I read in Mosiah 1 today and this is the verse that stood out to me:
5 I say unto you, my sons, were it not for these things, which have been kept and preserved by the hand of God, that we might read and understand of his mysteries, and have his commandments always before our eyes, that even our fathers would have dwindled in unbelief, and we should have been like unto our brethren, the Lamanites, who know nothing concerning these things, or even do not believe them when they are taught them, because of the traditions of their fathers, which are not correct.
I like how it talks about having his commandments ALWAYS BEFORE OUR EYES. Pretty obvious that if you quit reading your scriptures AND doing anything to reflect on those things that bring us happiness that we will not act accordingly and can "dwindle in unbelief"-so obvious but it helps to remind ourselves that we need to actively nourish our spirits through reading the scriptures. Our faith is built as we do this-again obvious if you consider it although I don't consciously think of how I'm building my faith as I read my scriptures.

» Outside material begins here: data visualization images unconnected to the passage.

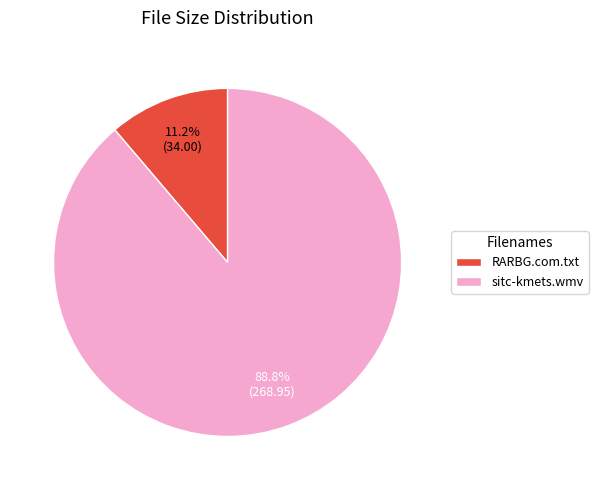

Between RARBG.com.txt and sitc-kmets.wmv, which is larger?

sitc-kmets.wmv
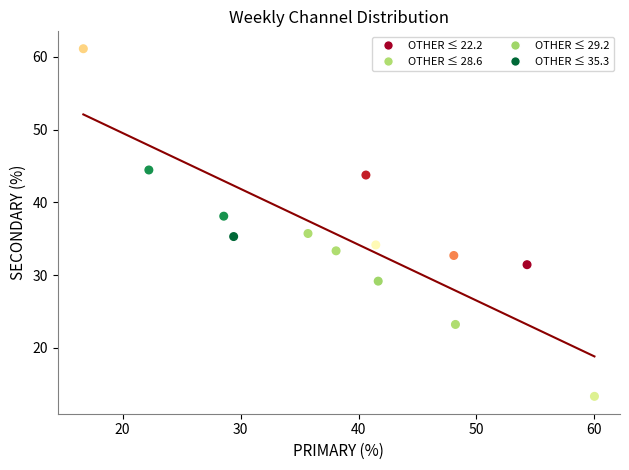

What is the range of X values (max minus min)?

43.3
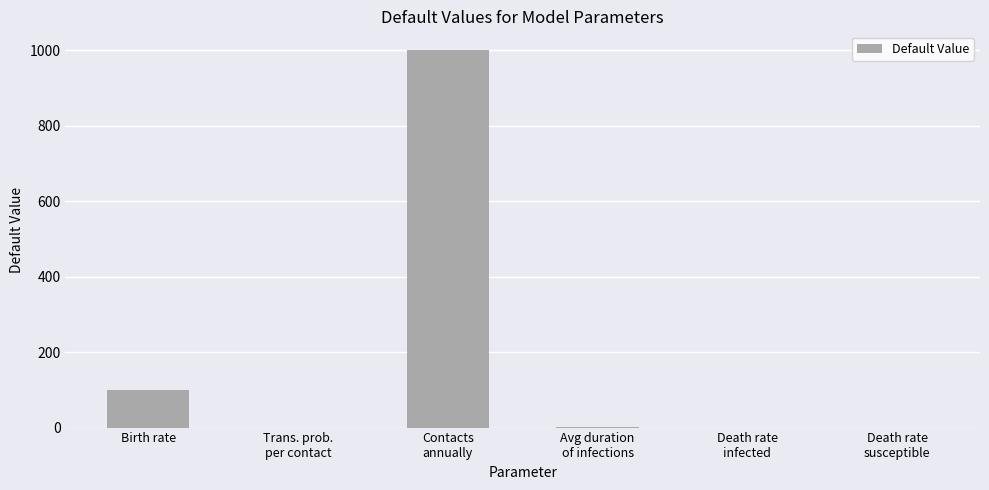

What is the sum of all values?

1100.5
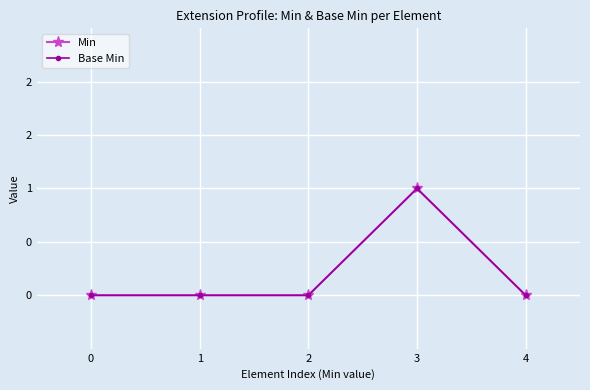

Does the chart have visible grid lines?

Yes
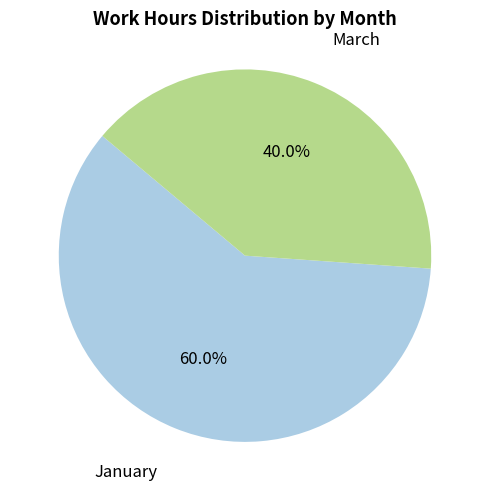

To the nearest percent, what is the average slice percentage?

50%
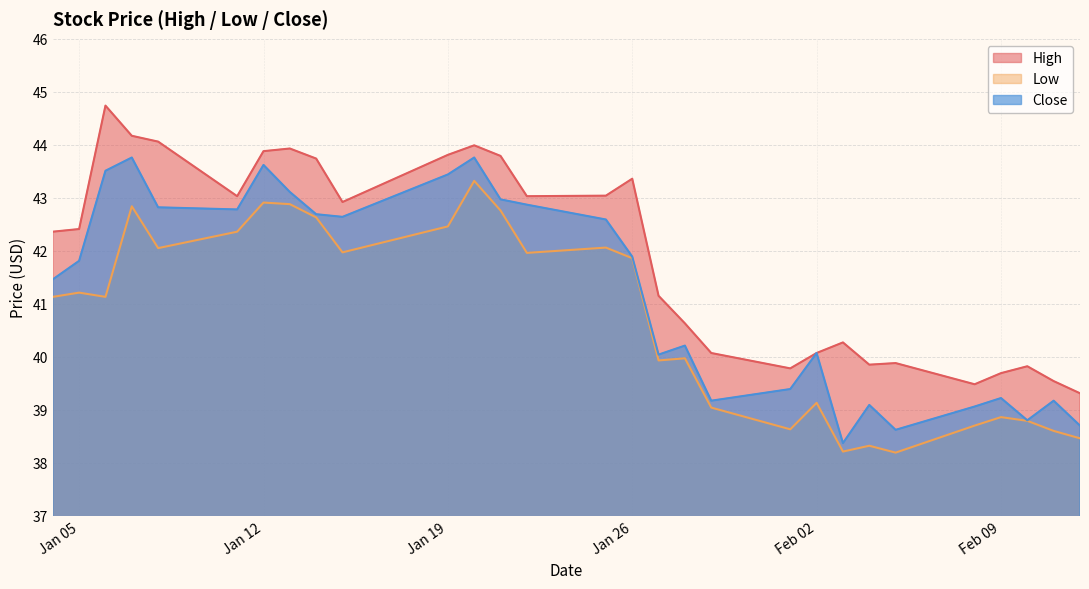

What is the value of the Close point at the 22nd from the left?

38.4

I like reading and/or listening to conference talks too. I took Teachings of the Living Prophets my first semester at BYU and learned how important what the current prophet and leaders say is to us as members. More important than the scriptures. One quote I remember from class was that every 6 months your walk and talk should be about the latest General Conference. Heavenly Father really loves me. I loooved BYU. I went to a different ward every Sunday with my friends and I went dancing with my friends EVERY Wednesday, Friday and Saturday. Wednesday was in Provo while Friday and Saturday were usually spent in Salt Lake City. Spiritually I thought I was fine ALTHOUGH I was not reading my scriptures everyday or praying regularly. I never had visiting teachers or home teachers and the bishop of my BYU ward signed my ecclesiastical review without asking me where I had been.
I knew and wanted to get married in the temple some day far in the future. That FAAAR into the future to me was when I was old or 23. IRONY!!! Who knew I'd MORE than get what I wanted. I didn't see how it was important to attend the same ward regularly. Holding a calling wasn't important to me although I would NEVER refuse one. It's amazing that no one EVER challenged me on my ward inactivity.
I'm so grateful for my mission that allowed me to mature spiritually. Life is so amazing now. There is no end to what I can learn online. We have so many ways we can spend our time. There are so many great things, uplifting things. We don't have time to spend with anything that isn't virtuous, lovely or of good report!!!